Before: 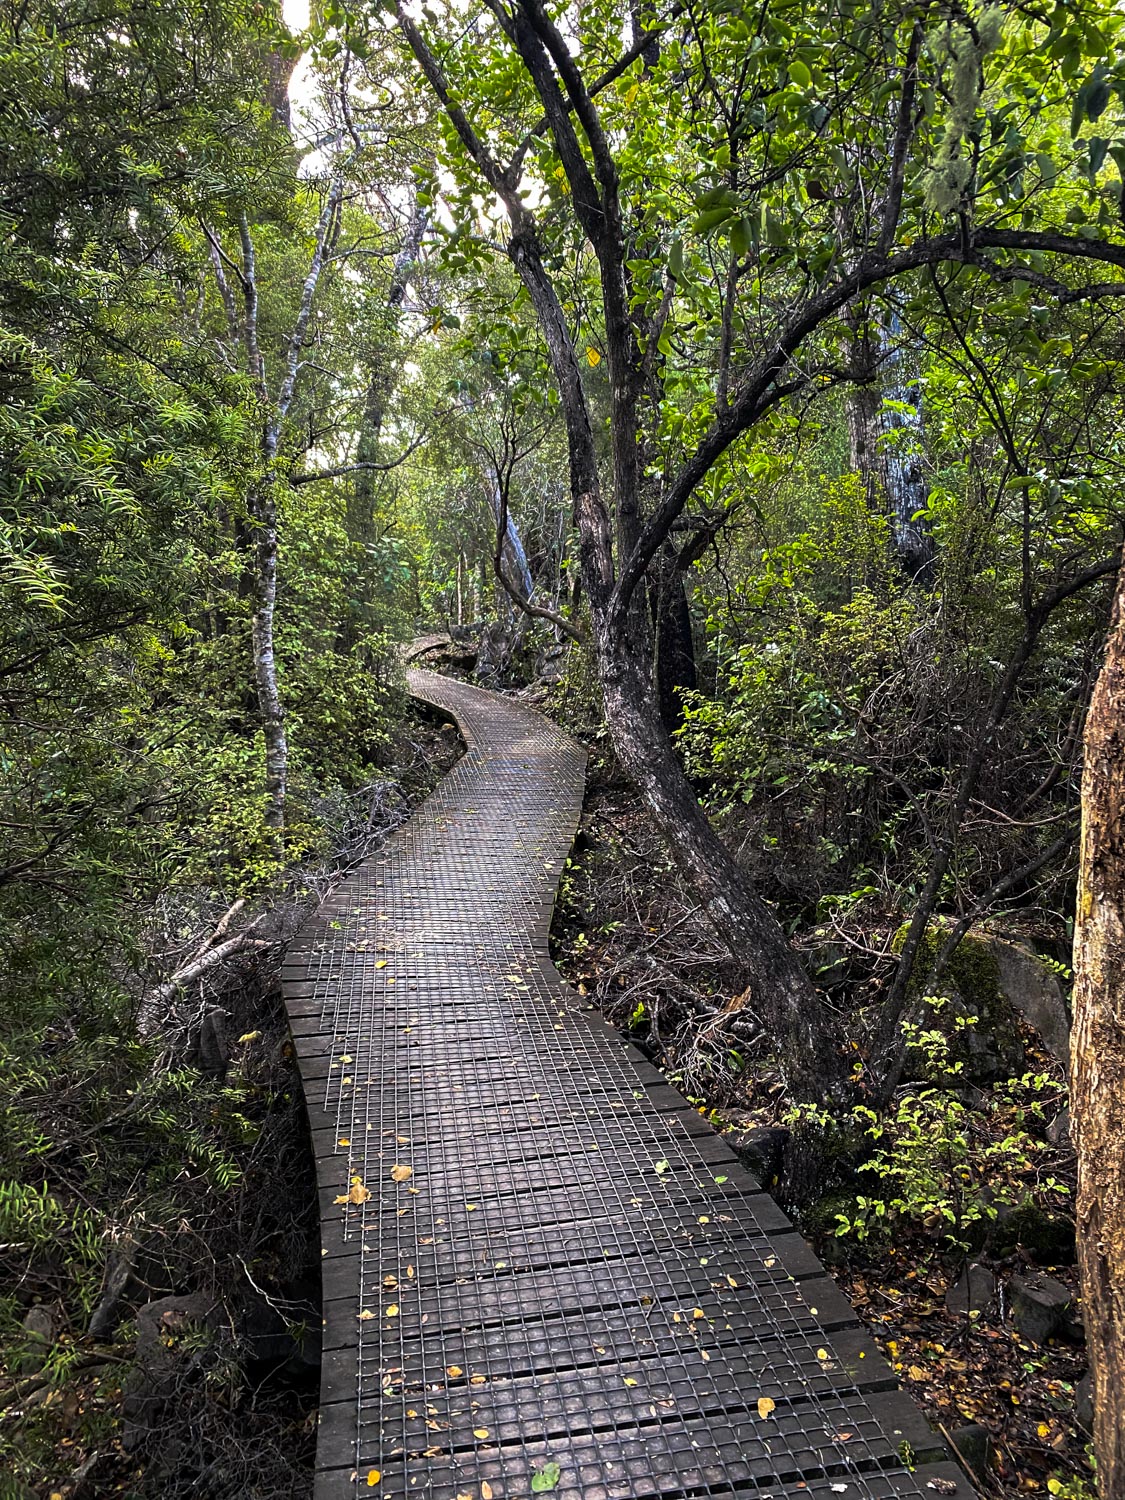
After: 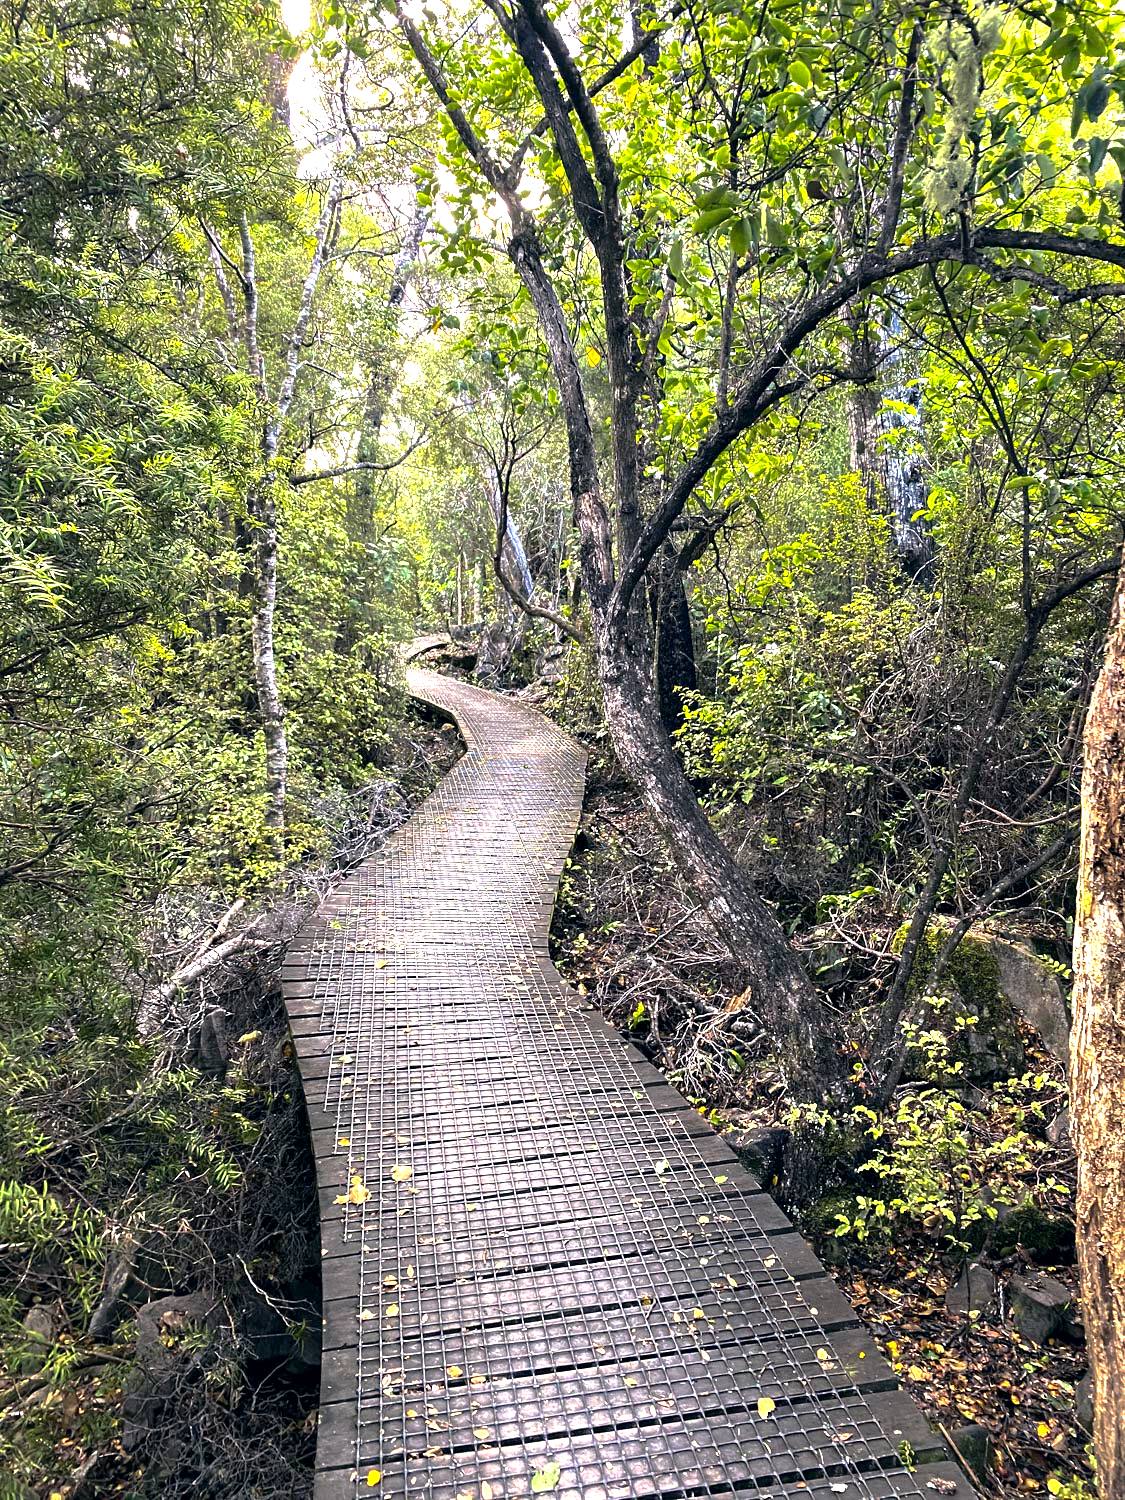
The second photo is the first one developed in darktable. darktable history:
color correction: highlights a* 5.38, highlights b* 5.3, shadows a* -4.26, shadows b* -5.11
exposure: black level correction 0.001, exposure 1.398 EV, compensate exposure bias true, compensate highlight preservation false
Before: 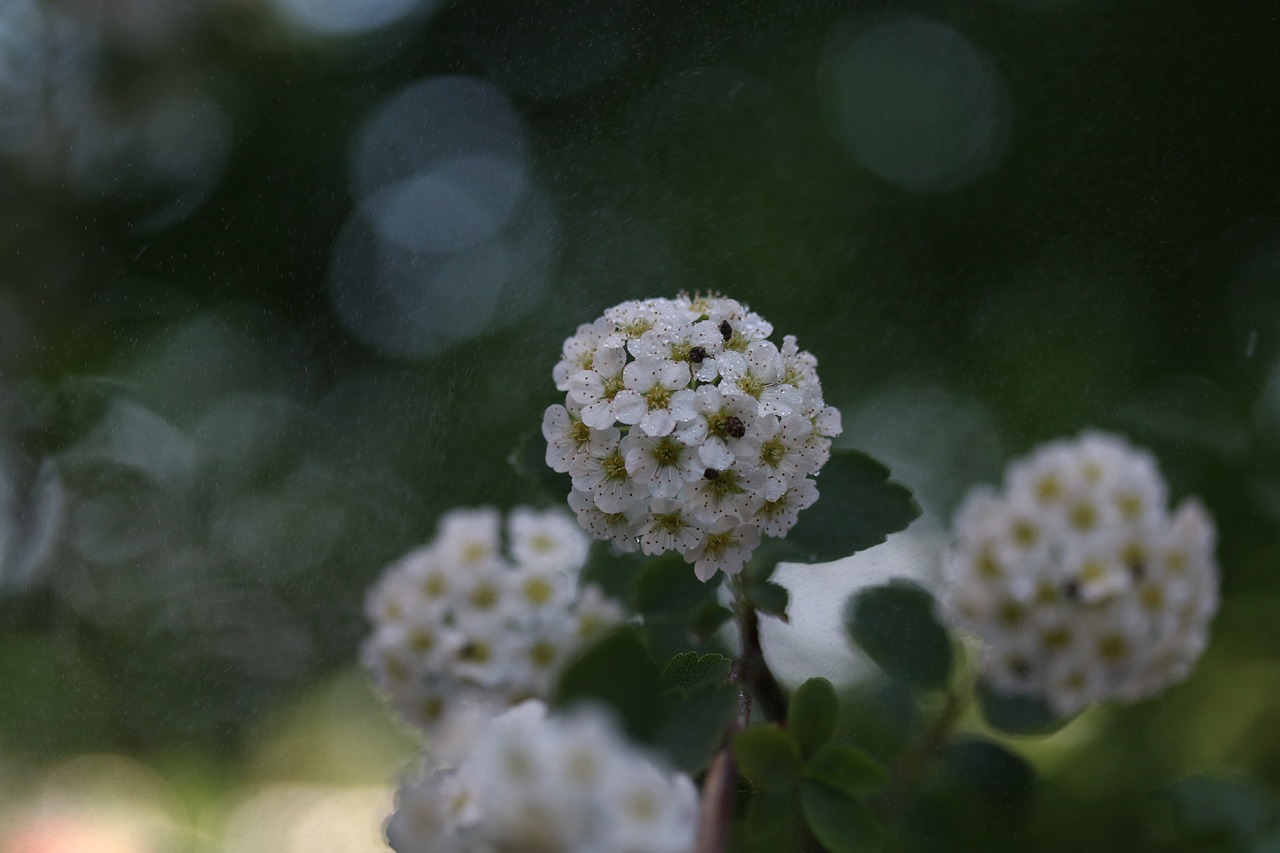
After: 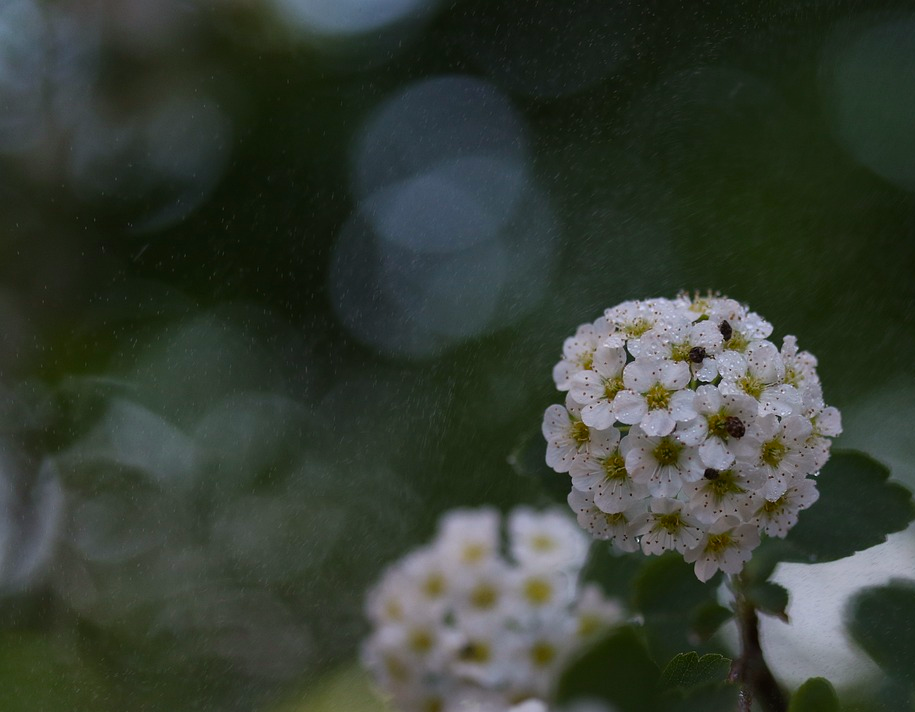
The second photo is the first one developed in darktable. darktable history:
color balance rgb: power › chroma 0.299%, power › hue 24.78°, perceptual saturation grading › global saturation 30.29%
crop: right 28.469%, bottom 16.518%
tone equalizer: edges refinement/feathering 500, mask exposure compensation -1.57 EV, preserve details no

◆ **Stated goal**
Reproduce the material word for word, from its start through the line containing "exposure: black level", including both ends. Leave the pictures out of your answer.

◆ **Solution to this problem**
Before: 
After: 
The second photo is the first one developed in darktable. darktable history:
color correction: highlights a* 5.38, highlights b* 5.3, shadows a* -4.26, shadows b* -5.11
exposure: black level correction 0.001, exposure 1.398 EV, compensate exposure bias true, compensate highlight preservation false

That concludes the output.